* WHAT YOU HAVE TO DO
In the data below, find the line containing "book: none [43,309,109,331]"; transcribe it and each line after it exactly, through the last, skipping pictures.

..............................

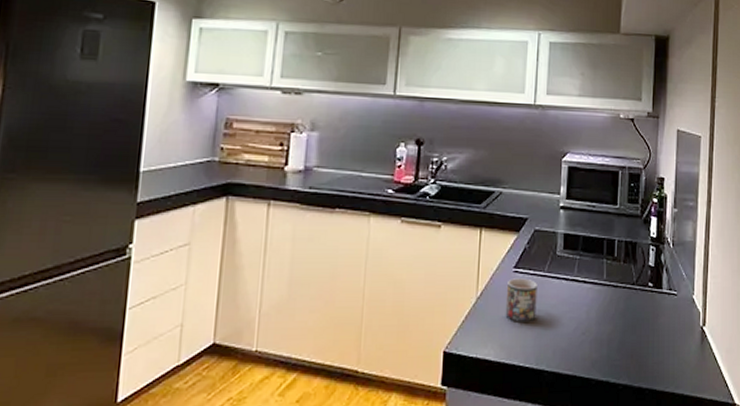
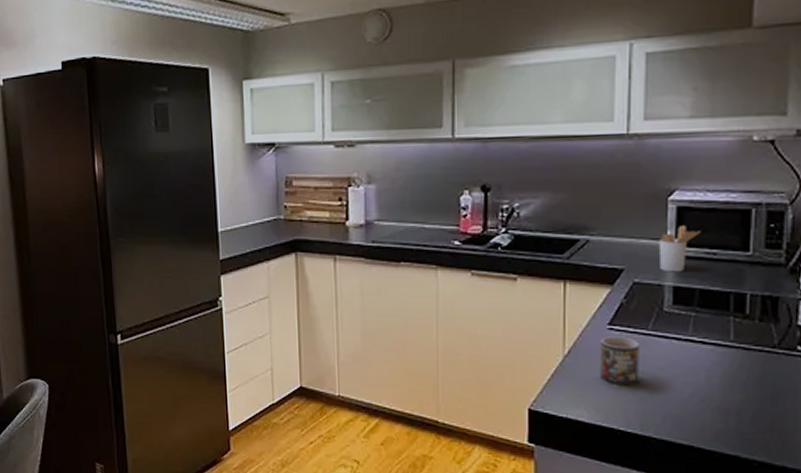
utensil holder: none [554,183,584,222] -> present [658,226,700,272]

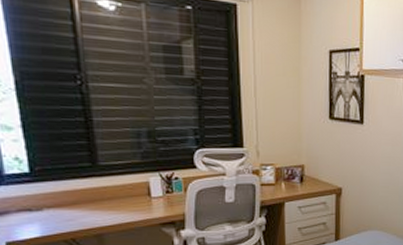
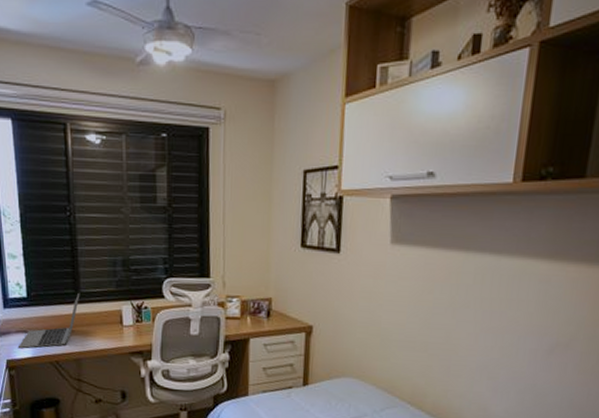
laptop: none [21,166,99,229] -> present [19,293,80,349]

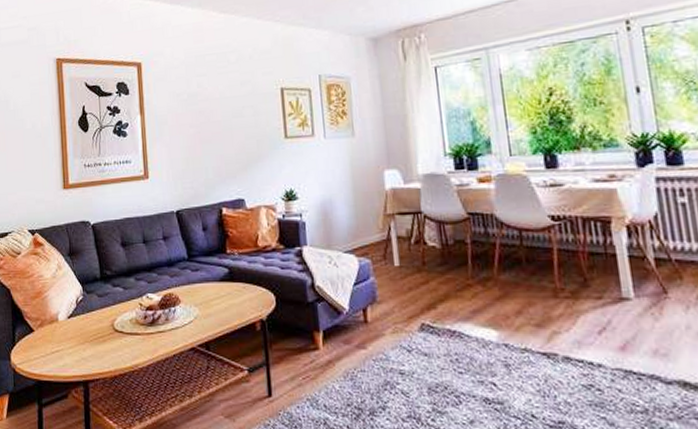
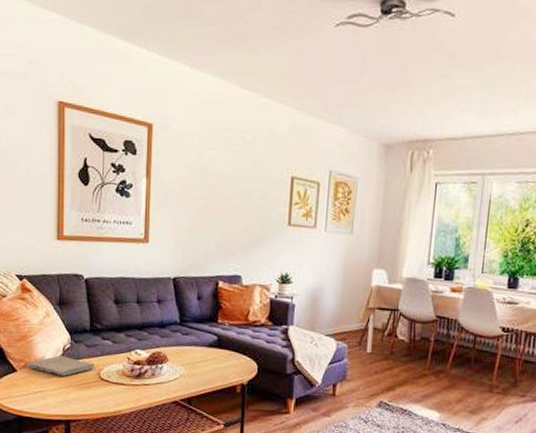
book: none [43,309,109,331] -> present [27,355,96,376]

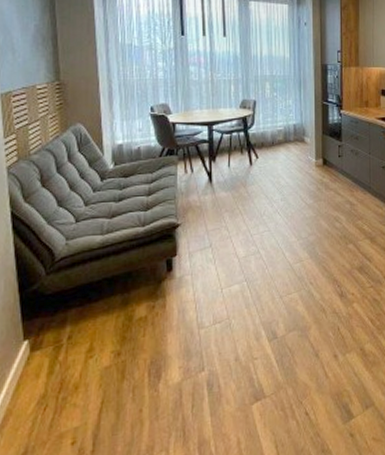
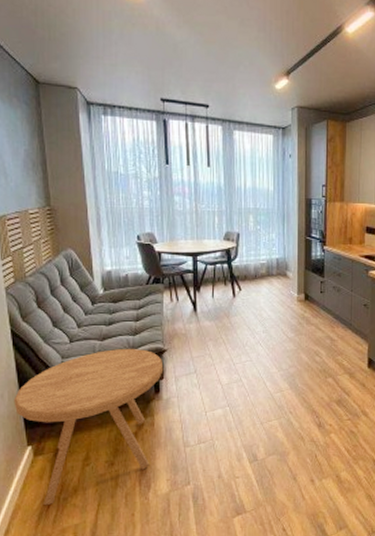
side table: none [10,224,177,409] -> present [13,348,164,506]

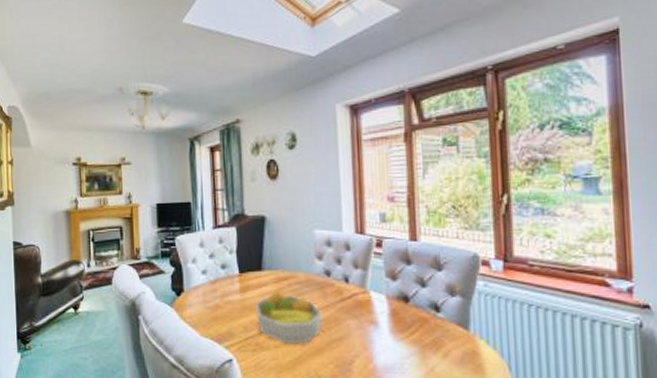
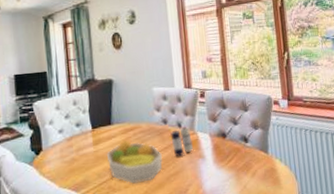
candle: none [334,282,363,319] -> present [170,126,193,157]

..............................

* WORKED SOLUTION
book: none [43,309,109,331] -> present [27,355,96,376]

side table: none [10,224,177,409] -> present [13,348,164,506]

candle: none [334,282,363,319] -> present [170,126,193,157]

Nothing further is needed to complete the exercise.